Enfin, le président de la commission parlementaire des Finances et du Budget, Ibrahim Kanaan, a tenu à évoquer les chrétiens en général, quelle que soit leur tendance politique. « Unis, nous pouvons produire une loi électorale qui nous rendrait nos droits à tous. Nous refusons les marchands de paroles et de slogans clinquants qui misent en réalité sur notre division afin d’en finir avec nous », a-t-il dit à l’occasion d’un dîner tenu par le club de Bauchrieh.
Hezbollah et Taëf
Du côté du Hezbollah, pas de surprise : la proportionnelle était naturellement le credo préféré des cadres du parti chiite qui se sont exprimés ce week-end. « La proportionnelle assure la meilleure et la plus saine représentativité », a ainsi résumé le ministre d’État chargé des Réformes administratives, Mohammad Fneich. Quant au député Mohammad Raad, il a voué aux gémonies ceux qui proposent des moutures de lois électorales « comme si l’accord de Taëf n’existait pas et comme si l’entente nationale était un détail »...
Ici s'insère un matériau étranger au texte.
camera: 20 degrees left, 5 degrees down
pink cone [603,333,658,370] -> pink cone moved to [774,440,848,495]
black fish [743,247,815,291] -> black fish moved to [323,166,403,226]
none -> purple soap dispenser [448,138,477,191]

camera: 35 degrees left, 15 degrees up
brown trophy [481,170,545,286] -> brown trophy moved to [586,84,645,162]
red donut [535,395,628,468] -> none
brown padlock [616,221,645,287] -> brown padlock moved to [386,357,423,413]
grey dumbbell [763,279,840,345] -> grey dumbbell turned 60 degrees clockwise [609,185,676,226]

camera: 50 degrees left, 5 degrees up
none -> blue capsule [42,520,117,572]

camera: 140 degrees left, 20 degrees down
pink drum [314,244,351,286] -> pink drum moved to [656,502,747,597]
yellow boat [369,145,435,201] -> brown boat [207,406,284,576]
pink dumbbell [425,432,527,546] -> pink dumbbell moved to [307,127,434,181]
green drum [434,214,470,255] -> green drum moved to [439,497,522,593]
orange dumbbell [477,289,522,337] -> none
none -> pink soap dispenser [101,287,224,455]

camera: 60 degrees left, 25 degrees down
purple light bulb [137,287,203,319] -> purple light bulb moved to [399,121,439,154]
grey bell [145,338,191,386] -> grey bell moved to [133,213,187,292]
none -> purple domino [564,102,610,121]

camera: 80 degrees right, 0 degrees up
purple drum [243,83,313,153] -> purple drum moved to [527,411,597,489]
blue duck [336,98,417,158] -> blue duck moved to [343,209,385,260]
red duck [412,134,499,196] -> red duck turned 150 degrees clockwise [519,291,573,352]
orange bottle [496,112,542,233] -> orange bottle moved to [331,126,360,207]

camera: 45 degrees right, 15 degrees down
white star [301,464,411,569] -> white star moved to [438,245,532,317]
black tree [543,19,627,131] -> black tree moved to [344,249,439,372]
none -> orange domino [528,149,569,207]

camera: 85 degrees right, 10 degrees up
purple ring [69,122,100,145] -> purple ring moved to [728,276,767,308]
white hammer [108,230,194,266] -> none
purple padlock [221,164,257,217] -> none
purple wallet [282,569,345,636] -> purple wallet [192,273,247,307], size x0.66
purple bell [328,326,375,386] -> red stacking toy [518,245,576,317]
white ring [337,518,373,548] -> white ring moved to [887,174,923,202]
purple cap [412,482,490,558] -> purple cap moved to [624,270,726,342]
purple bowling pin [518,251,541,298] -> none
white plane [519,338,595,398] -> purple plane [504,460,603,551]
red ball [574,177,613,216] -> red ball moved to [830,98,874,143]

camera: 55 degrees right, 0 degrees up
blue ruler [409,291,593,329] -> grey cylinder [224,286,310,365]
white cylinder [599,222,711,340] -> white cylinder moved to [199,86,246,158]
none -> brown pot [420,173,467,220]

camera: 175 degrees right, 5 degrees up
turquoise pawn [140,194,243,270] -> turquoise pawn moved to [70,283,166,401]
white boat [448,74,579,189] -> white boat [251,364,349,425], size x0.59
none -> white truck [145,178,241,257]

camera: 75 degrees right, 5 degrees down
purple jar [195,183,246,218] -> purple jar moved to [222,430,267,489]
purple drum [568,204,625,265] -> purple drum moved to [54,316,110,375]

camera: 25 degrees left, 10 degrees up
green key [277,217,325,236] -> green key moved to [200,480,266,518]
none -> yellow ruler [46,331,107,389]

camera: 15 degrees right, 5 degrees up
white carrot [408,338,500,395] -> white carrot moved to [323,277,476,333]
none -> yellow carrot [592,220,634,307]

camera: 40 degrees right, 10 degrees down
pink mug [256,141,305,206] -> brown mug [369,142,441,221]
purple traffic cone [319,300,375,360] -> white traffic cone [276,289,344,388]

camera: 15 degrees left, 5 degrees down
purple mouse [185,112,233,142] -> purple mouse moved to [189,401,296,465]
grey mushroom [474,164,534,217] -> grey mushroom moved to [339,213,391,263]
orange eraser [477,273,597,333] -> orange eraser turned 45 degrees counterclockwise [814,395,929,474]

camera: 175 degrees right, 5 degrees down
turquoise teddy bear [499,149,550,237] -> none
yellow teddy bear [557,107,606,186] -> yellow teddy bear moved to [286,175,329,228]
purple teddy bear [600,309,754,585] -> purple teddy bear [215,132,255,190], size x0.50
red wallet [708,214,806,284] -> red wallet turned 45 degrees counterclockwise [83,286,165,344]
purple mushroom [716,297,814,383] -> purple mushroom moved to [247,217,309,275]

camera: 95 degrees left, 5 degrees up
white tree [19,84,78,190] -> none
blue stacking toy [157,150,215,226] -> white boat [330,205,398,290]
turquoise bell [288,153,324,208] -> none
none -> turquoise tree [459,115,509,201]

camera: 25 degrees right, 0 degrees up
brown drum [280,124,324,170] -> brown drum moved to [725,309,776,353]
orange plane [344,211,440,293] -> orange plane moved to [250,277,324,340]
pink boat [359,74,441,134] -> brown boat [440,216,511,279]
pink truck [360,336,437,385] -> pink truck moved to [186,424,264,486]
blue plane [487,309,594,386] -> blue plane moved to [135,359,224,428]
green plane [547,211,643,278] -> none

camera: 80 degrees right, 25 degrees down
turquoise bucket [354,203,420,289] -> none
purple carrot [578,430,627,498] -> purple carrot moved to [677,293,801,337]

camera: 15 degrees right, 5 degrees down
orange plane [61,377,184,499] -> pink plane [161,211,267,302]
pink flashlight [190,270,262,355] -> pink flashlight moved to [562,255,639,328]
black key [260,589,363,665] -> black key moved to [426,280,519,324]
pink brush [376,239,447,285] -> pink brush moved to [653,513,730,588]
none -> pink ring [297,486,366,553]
Au sein du mouvement Amal, le discours était plus subtil, Nabih Berry ayant répété la semaine dernière qu’il appuierait toute proposition ou tout projet sur lequel s’entendraient les chrétiens. Il n’empêche, certains y sont allés franco : le député Ali Khreiss a assuré que le chemin de la proportionnelle et de la grande circonscription était déjà tout tracé « parce que cela préserve la quintessence de l’accord de Taëf et que les petites circonscriptions divisent les citoyens ». Même son de cloche pour le député Hani Kobeissi.
Quant au secrétaire général du Baas, Fayez Chokr, après avoir rendu un vibrant hommage au patriarche maronite Béchara Raï « qui essaie de rapprocher les points de vue », il a estimé que « plus la circonscription s’élargit et grandit, plus la cohésion est meilleure ».
Enfin, dans la communauté druze, deux personnes que tout oppose se sont exprimées ces dernières heures. Le ministre joumblattiste des Affaires sociales Waël Bou Faour a ainsi dénoncé toutes les propositions de loi rendues publiques jusqu’à ce jour. « Chacune d’elles ne sert que les intérêts de la partie qui l’a adoptée », a-t-il dit. « Tout ce qui les intéresse, c’est qui va avoir le plus grand nombre de députés. Chaque camp a naturellement le droit de proposer ce que bon lui semble et de hausser la barre autant qu’il le souhaite, mais personne n’a le droit de renforcer davantage ces murs politiques qui séparent les Libanais ou d’enfermer ces derniers dans des ghettos communautaires et sectaires », a-t-il tonné.
De son côté, le député Talal Arslane a appelé à « en finir avec la mentalité des années 60 : la proportionnelle est la solution idéale ».